[도표 이해 과제]
--------------------

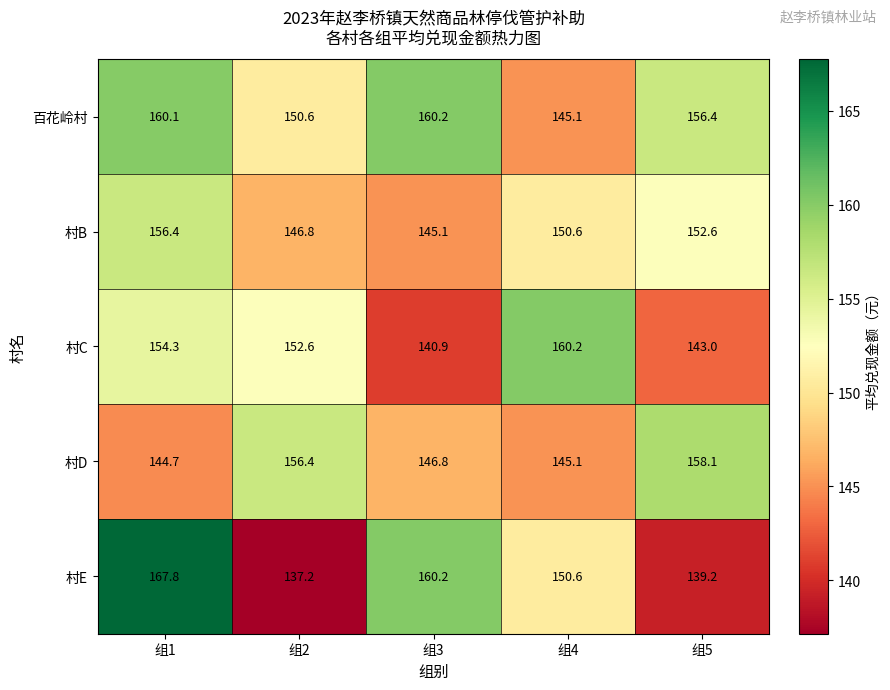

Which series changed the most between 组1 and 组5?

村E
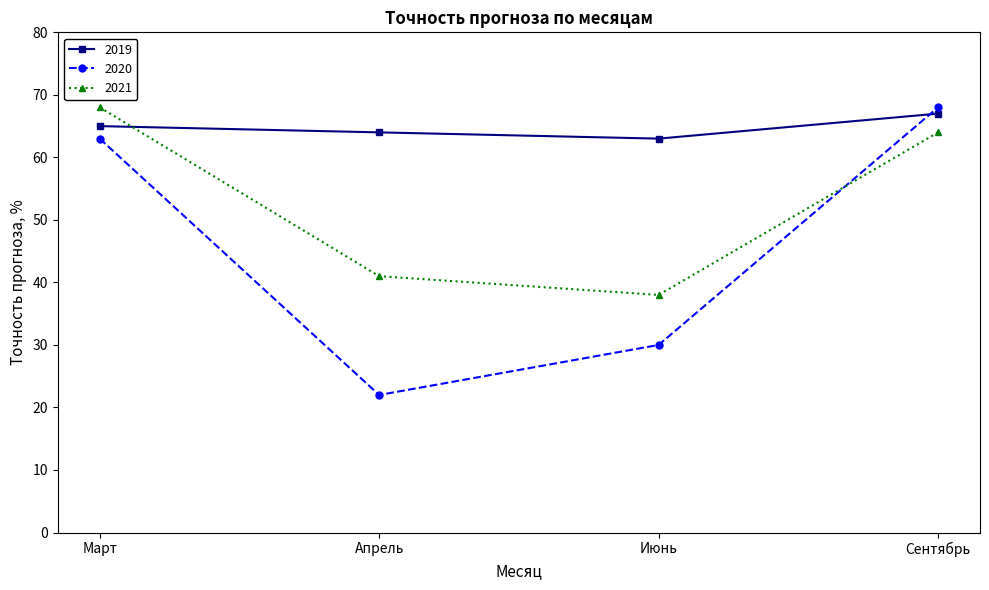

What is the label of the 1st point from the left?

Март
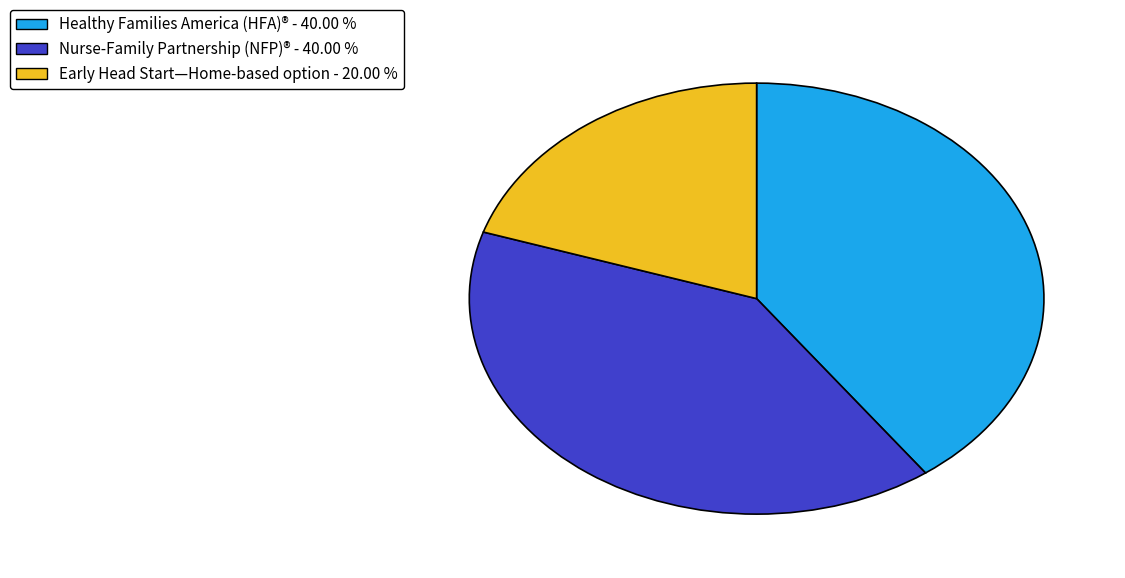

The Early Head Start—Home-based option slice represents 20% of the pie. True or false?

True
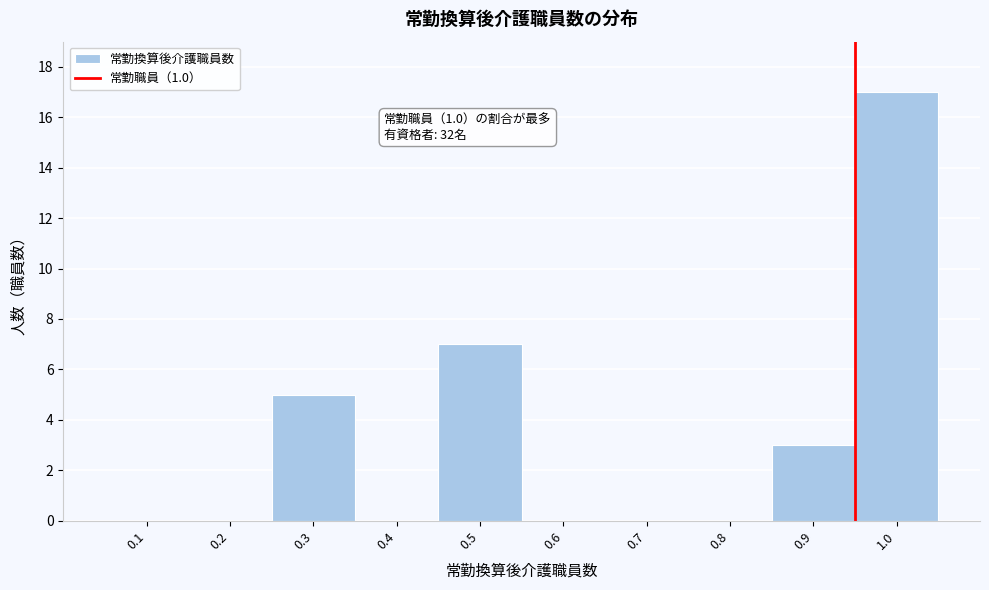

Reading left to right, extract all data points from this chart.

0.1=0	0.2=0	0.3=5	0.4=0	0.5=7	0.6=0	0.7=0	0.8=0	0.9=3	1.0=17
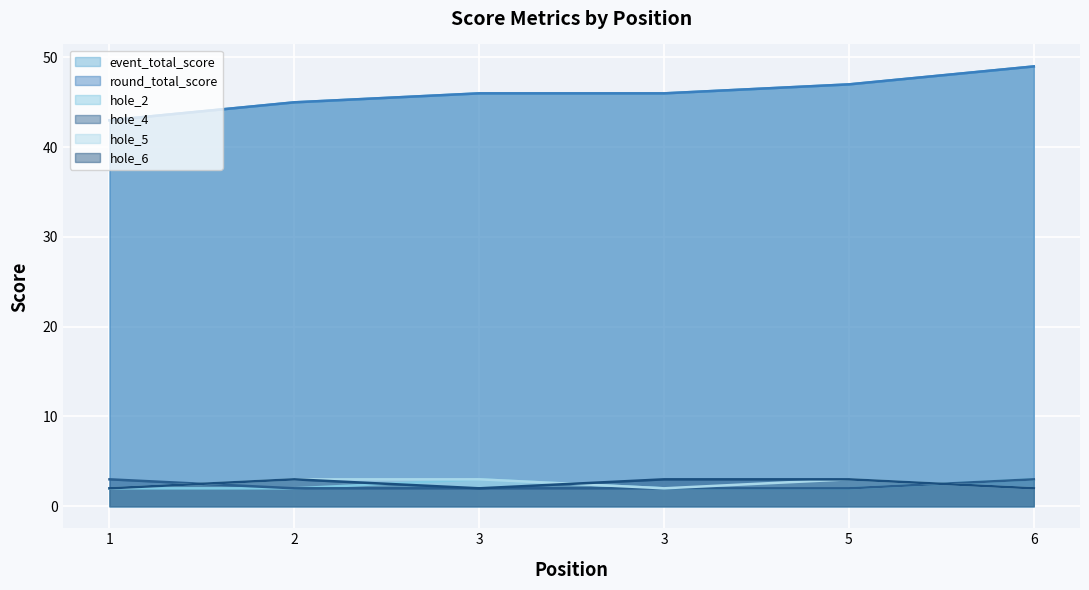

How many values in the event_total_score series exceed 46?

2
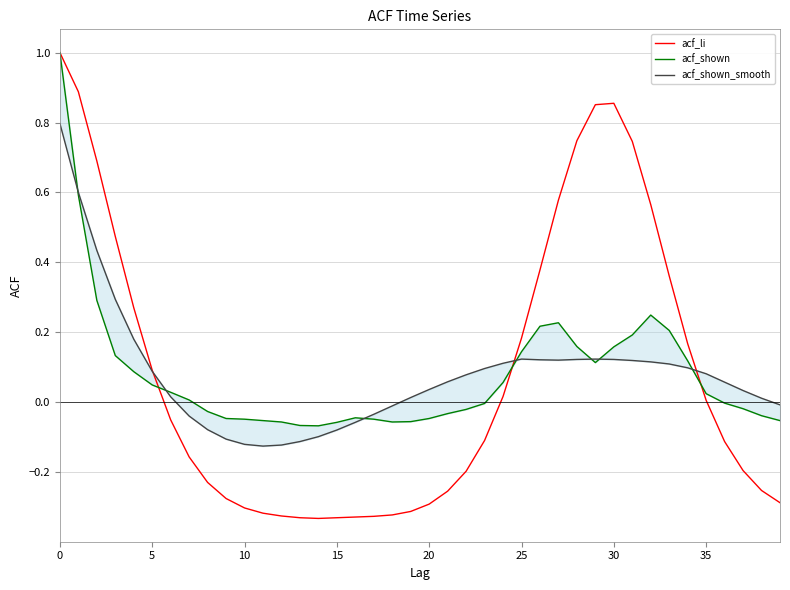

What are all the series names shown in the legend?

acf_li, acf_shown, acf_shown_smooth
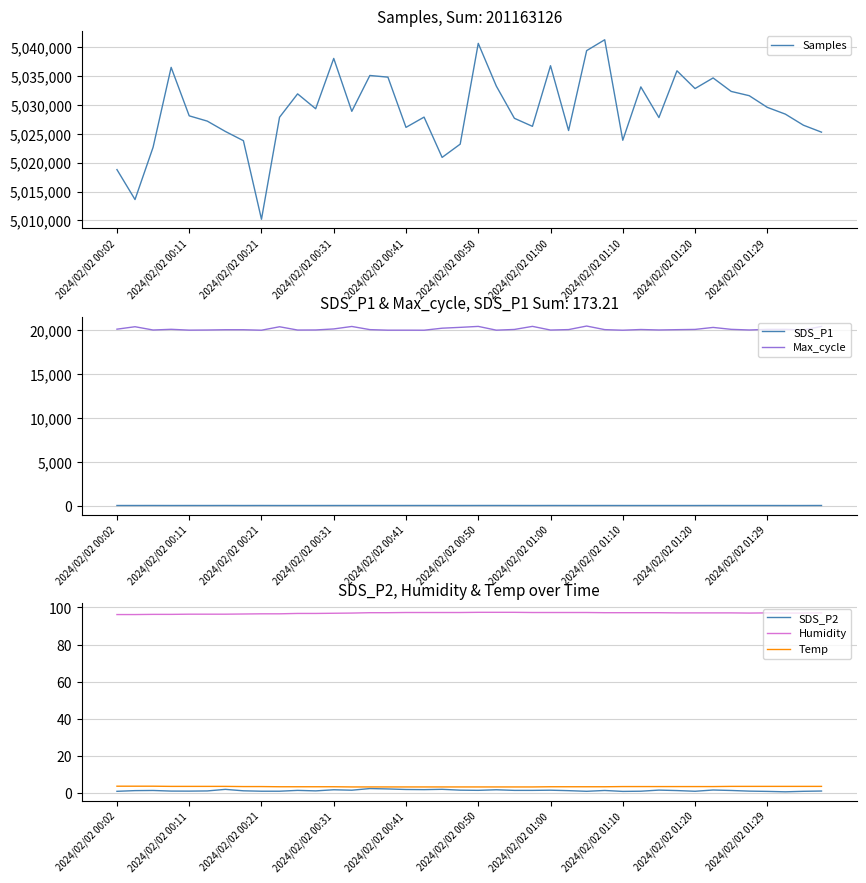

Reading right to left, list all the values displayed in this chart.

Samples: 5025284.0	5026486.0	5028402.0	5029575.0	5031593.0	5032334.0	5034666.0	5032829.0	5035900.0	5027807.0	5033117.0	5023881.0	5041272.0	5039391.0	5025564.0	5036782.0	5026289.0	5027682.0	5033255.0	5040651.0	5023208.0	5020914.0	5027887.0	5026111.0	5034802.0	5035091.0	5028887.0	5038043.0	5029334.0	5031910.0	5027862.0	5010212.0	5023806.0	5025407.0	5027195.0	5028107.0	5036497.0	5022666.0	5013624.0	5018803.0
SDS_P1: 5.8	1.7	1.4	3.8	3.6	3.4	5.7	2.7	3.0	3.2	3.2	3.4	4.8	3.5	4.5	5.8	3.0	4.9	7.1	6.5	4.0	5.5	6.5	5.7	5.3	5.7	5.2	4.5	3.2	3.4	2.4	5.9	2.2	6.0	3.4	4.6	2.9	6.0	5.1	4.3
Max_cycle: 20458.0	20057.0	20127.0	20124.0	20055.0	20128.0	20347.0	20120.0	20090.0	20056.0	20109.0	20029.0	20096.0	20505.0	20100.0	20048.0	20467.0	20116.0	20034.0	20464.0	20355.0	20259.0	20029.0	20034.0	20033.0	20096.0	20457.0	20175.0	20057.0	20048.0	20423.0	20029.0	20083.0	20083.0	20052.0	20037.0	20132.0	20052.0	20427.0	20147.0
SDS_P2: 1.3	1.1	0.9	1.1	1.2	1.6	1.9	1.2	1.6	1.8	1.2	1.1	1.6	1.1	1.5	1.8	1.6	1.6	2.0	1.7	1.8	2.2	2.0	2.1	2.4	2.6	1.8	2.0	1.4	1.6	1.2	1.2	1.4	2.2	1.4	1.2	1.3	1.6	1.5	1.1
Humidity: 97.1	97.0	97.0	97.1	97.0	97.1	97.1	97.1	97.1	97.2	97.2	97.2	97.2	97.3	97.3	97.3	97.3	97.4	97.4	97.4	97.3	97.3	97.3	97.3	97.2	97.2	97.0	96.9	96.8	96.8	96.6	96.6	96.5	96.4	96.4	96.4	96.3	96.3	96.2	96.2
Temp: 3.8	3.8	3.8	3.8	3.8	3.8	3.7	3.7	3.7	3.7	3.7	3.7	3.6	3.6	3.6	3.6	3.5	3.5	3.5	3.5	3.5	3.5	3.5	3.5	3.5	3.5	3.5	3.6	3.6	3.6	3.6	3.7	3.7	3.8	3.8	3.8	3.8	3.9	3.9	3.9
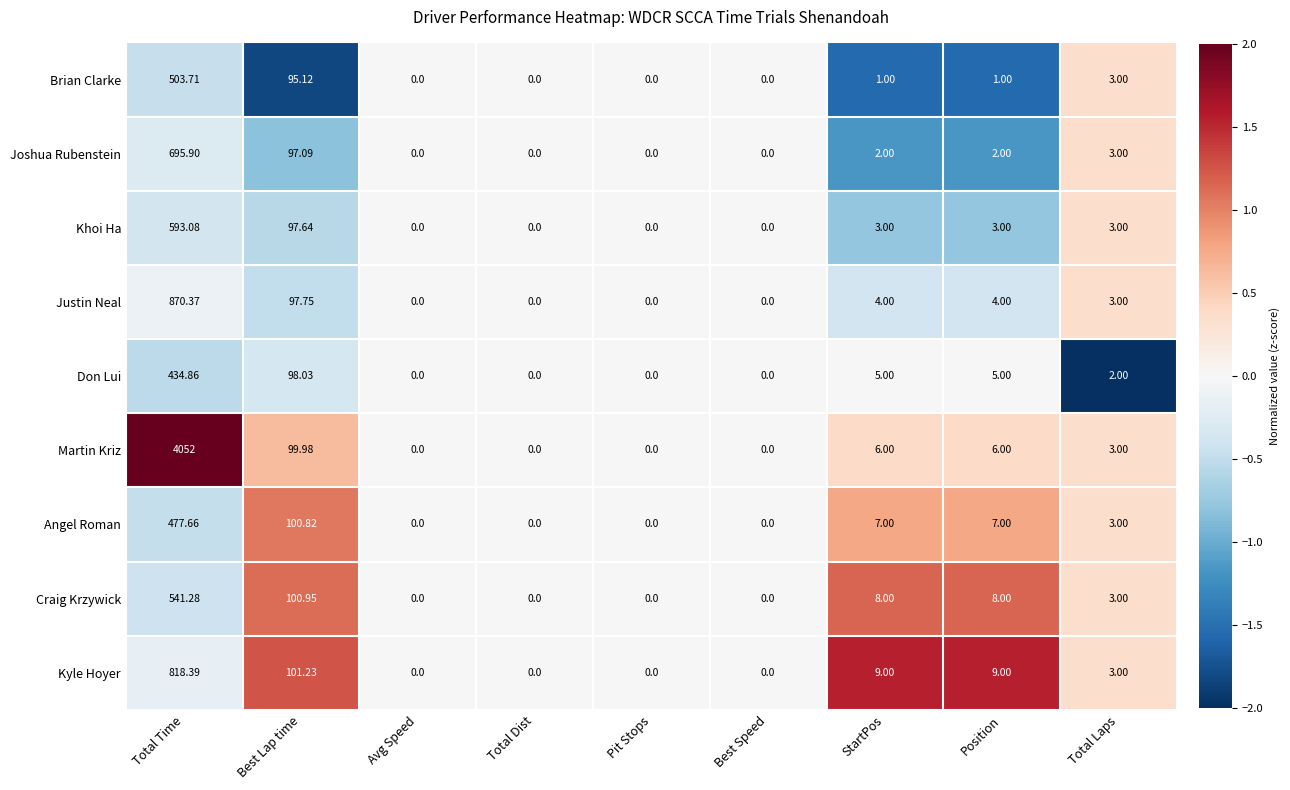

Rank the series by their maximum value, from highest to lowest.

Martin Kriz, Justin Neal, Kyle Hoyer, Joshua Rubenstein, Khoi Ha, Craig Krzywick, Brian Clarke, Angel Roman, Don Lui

--------------------

위의 기록을 처음부터 끝까지 한 글자도 바꾸지 말고 다시 적으세요. 그림은 답에 넣지 마세요.

Which series changed the most between 组1 and 组5?

村E

What is the label of the 1st point from the left?

Март

The Early Head Start—Home-based option slice represents 20% of the pie. True or false?

True

Reading left to right, extract all data points from this chart.

0.1=0	0.2=0	0.3=5	0.4=0	0.5=7	0.6=0	0.7=0	0.8=0	0.9=3	1.0=17

How many values in the event_total_score series exceed 46?

2

What are all the series names shown in the legend?

acf_li, acf_shown, acf_shown_smooth

Reading right to left, list all the values displayed in this chart.

Samples: 5025284.0	5026486.0	5028402.0	5029575.0	5031593.0	5032334.0	5034666.0	5032829.0	5035900.0	5027807.0	5033117.0	5023881.0	5041272.0	5039391.0	5025564.0	5036782.0	5026289.0	5027682.0	5033255.0	5040651.0	5023208.0	5020914.0	5027887.0	5026111.0	5034802.0	5035091.0	5028887.0	5038043.0	5029334.0	5031910.0	5027862.0	5010212.0	5023806.0	5025407.0	5027195.0	5028107.0	5036497.0	5022666.0	5013624.0	5018803.0
SDS_P1: 5.8	1.7	1.4	3.8	3.6	3.4	5.7	2.7	3.0	3.2	3.2	3.4	4.8	3.5	4.5	5.8	3.0	4.9	7.1	6.5	4.0	5.5	6.5	5.7	5.3	5.7	5.2	4.5	3.2	3.4	2.4	5.9	2.2	6.0	3.4	4.6	2.9	6.0	5.1	4.3
Max_cycle: 20458.0	20057.0	20127.0	20124.0	20055.0	20128.0	20347.0	20120.0	20090.0	20056.0	20109.0	20029.0	20096.0	20505.0	20100.0	20048.0	20467.0	20116.0	20034.0	20464.0	20355.0	20259.0	20029.0	20034.0	20033.0	20096.0	20457.0	20175.0	20057.0	20048.0	20423.0	20029.0	20083.0	20083.0	20052.0	20037.0	20132.0	20052.0	20427.0	20147.0
SDS_P2: 1.3	1.1	0.9	1.1	1.2	1.6	1.9	1.2	1.6	1.8	1.2	1.1	1.6	1.1	1.5	1.8	1.6	1.6	2.0	1.7	1.8	2.2	2.0	2.1	2.4	2.6	1.8	2.0	1.4	1.6	1.2	1.2	1.4	2.2	1.4	1.2	1.3	1.6	1.5	1.1
Humidity: 97.1	97.0	97.0	97.1	97.0	97.1	97.1	97.1	97.1	97.2	97.2	97.2	97.2	97.3	97.3	97.3	97.3	97.4	97.4	97.4	97.3	97.3	97.3	97.3	97.2	97.2	97.0	96.9	96.8	96.8	96.6	96.6	96.5	96.4	96.4	96.4	96.3	96.3	96.2	96.2
Temp: 3.8	3.8	3.8	3.8	3.8	3.8	3.7	3.7	3.7	3.7	3.7	3.7	3.6	3.6	3.6	3.6	3.5	3.5	3.5	3.5	3.5	3.5	3.5	3.5	3.5	3.5	3.5	3.6	3.6	3.6	3.6	3.7	3.7	3.8	3.8	3.8	3.8	3.9	3.9	3.9

Rank the series by their maximum value, from highest to lowest.

Martin Kriz, Justin Neal, Kyle Hoyer, Joshua Rubenstein, Khoi Ha, Craig Krzywick, Brian Clarke, Angel Roman, Don Lui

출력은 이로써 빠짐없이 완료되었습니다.